I have just read the most amazing picture book: Christy Hale’s “Dreaming up: A celebration of building.” It is truly inspirational, built around the quote by architect Madhu Thangavelu, “If they can dream it, they can build it.” It also, in my mind, sends a strong message of a way to bolster the success of our schools’ STEM programs — in science, technology, engineering and math.

Most of the book consists of two-page spreads. On the left-hand pages, children (of several races and both genders) create cardboard box houses, sand castles, Lego creations — even toddlers stack cups and rings. Poems describing their projects mimic their shapes. On the right-hand pages, real-life architectural wonders do the same. For example, two childrens’ sandcastle, decorated with sea glass and shells, is mirrored by La Sagrada Familia, a Spanish basilica. The last four pages give information about the buildings and the experiences that inspired their architects.

STEM is increasingly becoming a priority in our state’s schools. There’s a lot of good stuff going on. Whether it’s Bangor High School’s mathletes, fourth- and fifth-graders in Surry designing, building and testing artificial legs, or Veazie middle-schoolers building fair ride models to illustrate physics principles, engaging the next generation in these vital disciplines is crucial. Not only can they go on to solve the many challenges of our world, they can, as Habib Dagher, director of the Advanced Structures and Composites Center at the University of Maine, continuously points out, create the technologies for new industries that can revitalize whole communities.

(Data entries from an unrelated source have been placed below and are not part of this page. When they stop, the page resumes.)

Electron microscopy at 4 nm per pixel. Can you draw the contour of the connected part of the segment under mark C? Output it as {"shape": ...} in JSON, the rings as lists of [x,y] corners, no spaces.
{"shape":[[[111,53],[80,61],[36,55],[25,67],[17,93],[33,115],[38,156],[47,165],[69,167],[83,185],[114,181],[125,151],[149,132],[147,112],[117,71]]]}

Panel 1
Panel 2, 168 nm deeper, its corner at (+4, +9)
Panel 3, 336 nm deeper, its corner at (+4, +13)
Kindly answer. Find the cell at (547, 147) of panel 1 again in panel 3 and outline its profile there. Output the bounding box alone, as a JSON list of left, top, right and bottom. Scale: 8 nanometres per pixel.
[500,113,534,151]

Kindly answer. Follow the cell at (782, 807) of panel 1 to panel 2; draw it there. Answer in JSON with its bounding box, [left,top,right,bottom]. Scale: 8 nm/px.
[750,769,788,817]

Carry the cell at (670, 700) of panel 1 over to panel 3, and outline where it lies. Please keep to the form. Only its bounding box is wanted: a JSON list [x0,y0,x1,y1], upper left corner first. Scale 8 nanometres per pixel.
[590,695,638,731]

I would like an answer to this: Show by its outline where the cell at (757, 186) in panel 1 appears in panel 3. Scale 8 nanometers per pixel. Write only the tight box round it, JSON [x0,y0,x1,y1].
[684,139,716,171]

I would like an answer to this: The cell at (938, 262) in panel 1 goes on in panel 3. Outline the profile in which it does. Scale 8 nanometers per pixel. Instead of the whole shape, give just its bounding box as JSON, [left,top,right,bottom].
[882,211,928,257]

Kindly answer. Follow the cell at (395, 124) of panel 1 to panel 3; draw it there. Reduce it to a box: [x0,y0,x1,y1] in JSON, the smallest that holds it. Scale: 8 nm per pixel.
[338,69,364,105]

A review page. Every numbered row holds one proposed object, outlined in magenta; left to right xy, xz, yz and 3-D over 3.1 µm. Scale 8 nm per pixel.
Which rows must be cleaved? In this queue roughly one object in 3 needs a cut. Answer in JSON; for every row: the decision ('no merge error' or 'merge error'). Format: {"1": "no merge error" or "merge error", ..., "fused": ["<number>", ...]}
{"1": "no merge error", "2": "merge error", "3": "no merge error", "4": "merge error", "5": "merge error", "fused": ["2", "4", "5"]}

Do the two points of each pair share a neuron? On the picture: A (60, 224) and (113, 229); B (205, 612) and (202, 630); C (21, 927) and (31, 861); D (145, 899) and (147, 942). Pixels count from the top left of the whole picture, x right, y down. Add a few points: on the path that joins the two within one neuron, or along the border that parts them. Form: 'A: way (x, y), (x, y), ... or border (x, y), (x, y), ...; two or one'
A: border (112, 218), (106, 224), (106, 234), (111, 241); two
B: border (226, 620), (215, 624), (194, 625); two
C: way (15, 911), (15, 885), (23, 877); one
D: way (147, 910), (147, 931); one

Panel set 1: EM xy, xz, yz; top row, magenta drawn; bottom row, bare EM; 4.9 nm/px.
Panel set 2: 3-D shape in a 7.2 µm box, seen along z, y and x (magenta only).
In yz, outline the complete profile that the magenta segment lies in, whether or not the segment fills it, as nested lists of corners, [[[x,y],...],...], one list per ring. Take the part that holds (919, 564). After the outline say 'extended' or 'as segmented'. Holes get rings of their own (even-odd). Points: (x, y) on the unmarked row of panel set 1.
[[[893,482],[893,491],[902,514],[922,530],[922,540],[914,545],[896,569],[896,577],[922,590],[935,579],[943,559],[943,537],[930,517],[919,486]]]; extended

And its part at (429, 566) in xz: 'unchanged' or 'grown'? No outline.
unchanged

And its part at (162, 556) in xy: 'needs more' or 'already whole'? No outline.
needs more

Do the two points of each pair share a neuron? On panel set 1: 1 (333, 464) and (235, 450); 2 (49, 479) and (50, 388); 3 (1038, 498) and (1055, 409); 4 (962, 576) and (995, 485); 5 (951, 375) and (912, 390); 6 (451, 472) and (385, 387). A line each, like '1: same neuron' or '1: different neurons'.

No matter how innovative our schools are, they can only be part of the story. One of the largest windows of opportunity for STEM curiosity and competence occurs largely before children set foot in a classroom. Helping our youngest start pre-kindergarten eager and ready for STEM offerings is one of the biggest challenges facing schools, communities and families.

We have a lot going for us. Our babies arrive hardwired for curiosity. They have a beautiful drive to make sense of this world they’re born into. That’s why we have to watch our toddlers so carefully. That’s why our preschoolers have so many “how” and “why” questions. To enable this beautiful, messy, wondrous process is to provide materials for discovery and periods of our undivided attention.

The materials don’t have to be fancy. Forget what educational toy makers say. They have a product to sell. Refer to the book. The classic toys like blocks and many nontoys — sand, mud, sofa cushions, cardboard boxes — are still the best you can offer at this age.

Sadly there are three forces working against us. The first is that children today are too often not allowed to play outside. Whether a national park or the wooded stream abutting a trailer park, the world of nature is the child’s first lab. The child peering into the depths of a tidal pool, watching ants at work or placing a leaf in a stream and seeing where it goes is setting the foundation for nothing less than the scientific method.

Second, the makers of many toys that are promoted heavily and displayed prominently in stores aren’t doing our kids any favors. Their products are often geared more toward financial profit and media tie-ins than developmental appropriateness. Scripted responses and lights and buzzers replace open-ended inquiry. Girls are encouraged to identify themselves as pretty, sexy consumers as in the TV show “Toddlers in Tiaras.” Let the buyer beware.

Finally, there is the assault on play noted by child psychologist David Elkind decades ago, which is, sadly, even more true today. A lot of companies are encouraging parents to skip right ahead to the academics and get Baby Einstein activity products. Not all of it is bad. But when electronics time is replacing hands-on exploration, that is a red flag.

Developmental psychologists characterize early childhood as a time of concrete operations. Young kids learn best with objects they can hold and manipulate. Rich and varied experiences of this sort make the brain later capable of more abstract thought. To bypass essential early steps is like building a house without a foundation.

So how do we take advantage of this window of opportunity? I have a modest suggestion. I would like to give STEM a sister acronym for our children’s earliest exploration and inquiry. Remember when you plant a seed, you don’t get a stem first. Your plant can’t even start a stem until it has developed good sturdy roots: “real life,” “observation based,” “timely” and “self directed.”

If our children develop strong ROOTS and go on to develop STEM abilities through hands-on, relevant experience in school, this process will bear fruit we can only begin to imagine. Achieving this will be quite the challenge. It will require many of us collaborating across town lines, profession lines, any lines you can think of.

You know what? If we can dream it, we can build it.

Julia Emily Hathaway, a Veazie school board member, is a life sciences geek whose early curiosity was strongly encouraged by her parents. Before she started high school she had collected insects in Mexico, dissected a wide range of road kill and successfully sutured her cat after he got cut up in a fight and her dad wouldn’t take him to a vet.